Medication management must be based on the needs of each patient, which may delay the best response or cause adverse reactions. The principle of pharmacokinetics can help doctors adjust the dosage more accurately and quickly.
Why pharmacokinetics are important for preclinical trials?
Pharmacokinetics who understand the molecule will inform its applicability as a drug target. Without this knowledge, drugs developed containing this substance may cause death or adverse side effects. It may cause cancer or genetic toxicity. This is obviously harmful and should be avoided.
Pharmacokinetics and pharmacodynamics together provide accurate data for pre-clinical trials, and then provide a basis for related clinical trials. Therefore, the initial dose can be accurately measured, and potential side effects can be controlled. Before human trials can be conducted, animal models are always used.
Some of the most important pharmacokinetic principles that must be understood in preclinical testing are distribution, absorption, metabolism, and excretion. Before conducting human clinical trials, it is necessary to report and analyze in vitro biochemical data related to drug reactions.
If the pharmacokinetic model is correctly implemented and analyzed, it can help ensure that the drug will not fail during the trial for reasons that may have been predicted and avoided. This is advantageous in some ways. Not only must human health be considered, but it also has a financial impact on the experiment.
Pharmacokinetic models have been used as a standard for decades and provide information for most clinical trials by providing accurate data on the predicted behavior of target drugs and molecules. In addition to drug discovery, pharmacokinetic models can also provide references for many other studies.
The mystery of drug addiction: why pharmacokinetic research is important
Consumption of narcotic drugs can cause some people to become addicted. Scientists engaged in addiction research pay special attention to how casual or casual use of drugs can cause problematic use patterns that indicate addiction.
In most preclinical studies, self-management is the main model of these models. However, this method has a major problem. Self-management always requires taking high doses of drugs, and in real life, drug use will be more intermittent.
For example, molecular transient pharmacokinetic factor models are important in elucidating why intermittent consumption contributes to the severity of cocaine addiction. Traditional self-management methods may provide inaccurate data. A study published in Psychopharmacology in 2019 used pharmacokinetic principles to explore this problem in cocaine addiction.

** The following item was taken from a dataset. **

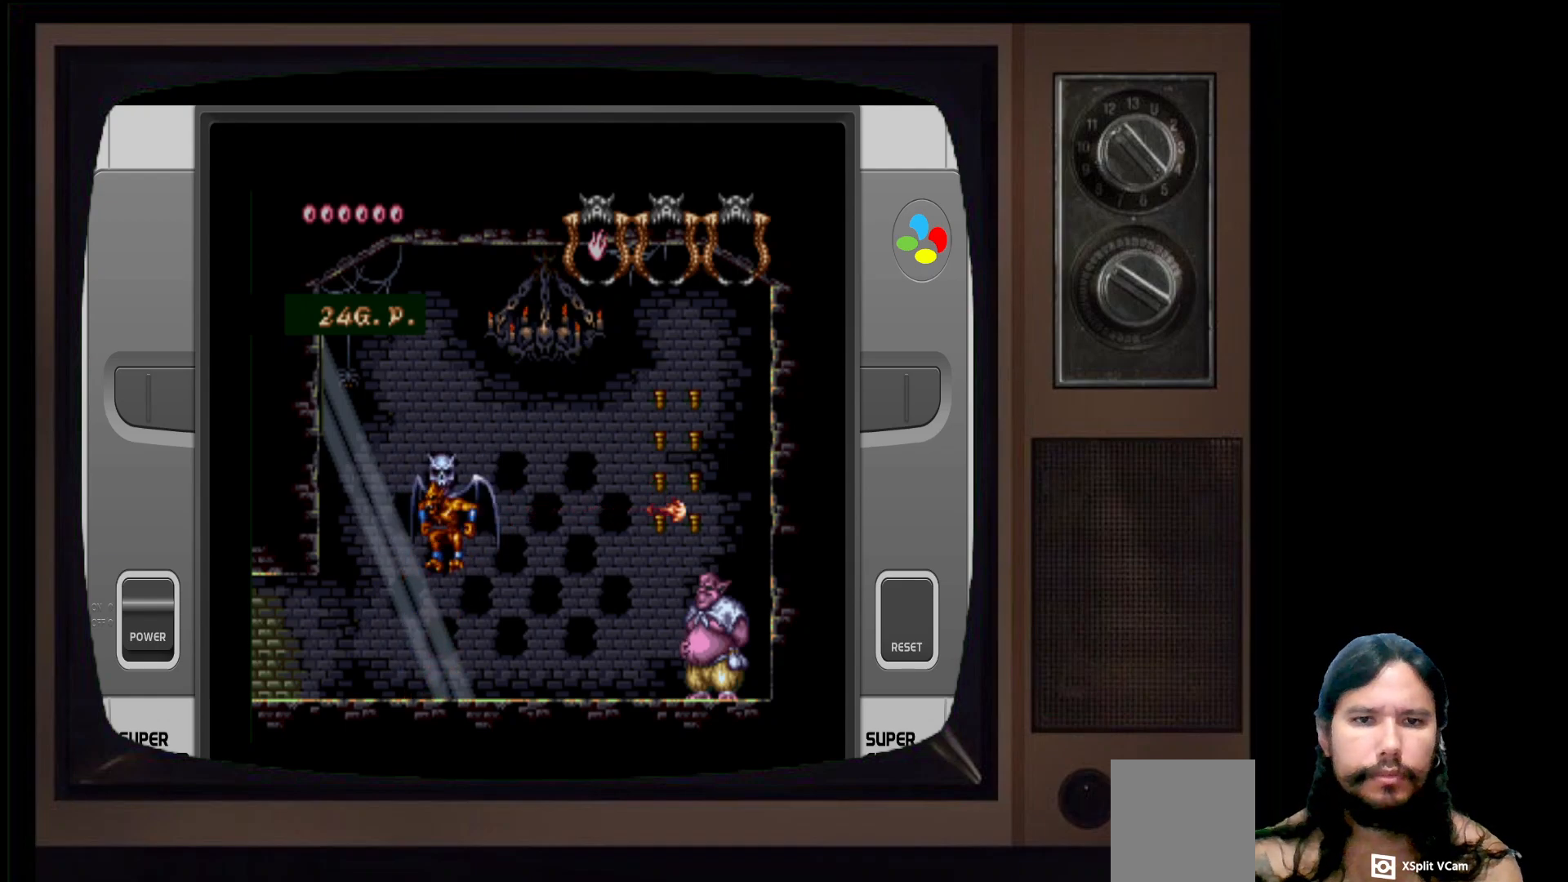
{"buttons": [], "left_stick": "center", "right_stick": "center", "events": [[183, "left_stick", "up"], [267, "Y", "down"], [367, "Y", "up"], [433, "left_stick", "center"]]}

The results of the research led by Alex B. Kawa found that the use of cocaine has a profound impact on time. It was found that intermittent use of the drug was more effective in producing addictive behaviors. Second, self-management of intermittent and long-term visits influences motivational behavior in different ways by changing the brain in different ways.
The group made a recommendation based on pharmacokinetic principles that intermittent self-management procedures may be more effective in preclinical trials that seek to provide data on addiction patterns.
Pharmacokinetics is an important field of research, which provides important data on the behavior of molecules in organisms. By applying the principles of pharmacokinetics to preclinical trials, scientists can design safer and more accurate clinical trials.